:: What the task asks ::
Write out the following listing's lines from the one with "coordinate per candidarsi" to the one with "alla poltrona è", exactly, with both included and no others.
··· Dataset entries
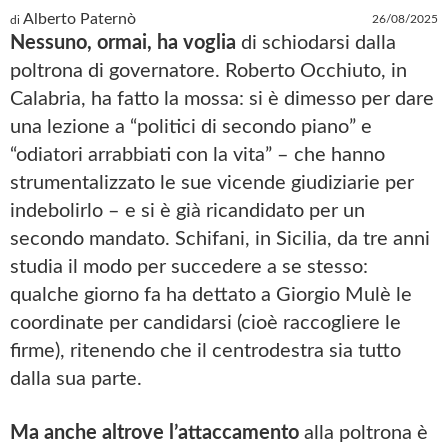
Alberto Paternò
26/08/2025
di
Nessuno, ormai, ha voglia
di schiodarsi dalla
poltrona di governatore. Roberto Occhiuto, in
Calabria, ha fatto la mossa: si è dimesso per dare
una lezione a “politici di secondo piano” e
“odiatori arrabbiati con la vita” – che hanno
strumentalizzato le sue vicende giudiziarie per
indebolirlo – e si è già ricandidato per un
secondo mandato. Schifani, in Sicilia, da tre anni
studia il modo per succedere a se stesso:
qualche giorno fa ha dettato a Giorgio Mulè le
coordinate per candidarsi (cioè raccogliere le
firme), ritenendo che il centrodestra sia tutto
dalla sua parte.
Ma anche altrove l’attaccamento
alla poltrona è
······
··· Dataset entries
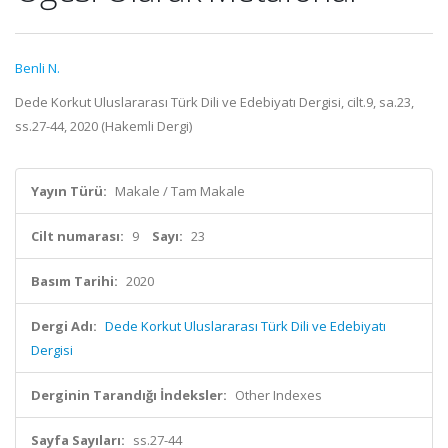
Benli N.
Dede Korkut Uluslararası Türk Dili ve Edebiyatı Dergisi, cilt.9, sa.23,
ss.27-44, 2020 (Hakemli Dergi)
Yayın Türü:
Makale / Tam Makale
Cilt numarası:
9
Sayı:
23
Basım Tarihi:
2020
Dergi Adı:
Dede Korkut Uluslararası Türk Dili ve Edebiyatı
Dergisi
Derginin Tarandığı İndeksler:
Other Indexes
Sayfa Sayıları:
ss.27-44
······
:: Exercise solution ::
coordinate per candidarsi (cioè raccogliere le
firme), ritenendo che il centrodestra sia tutto
dalla sua parte.
Ma anche altrove l’attaccamento
alla poltrona è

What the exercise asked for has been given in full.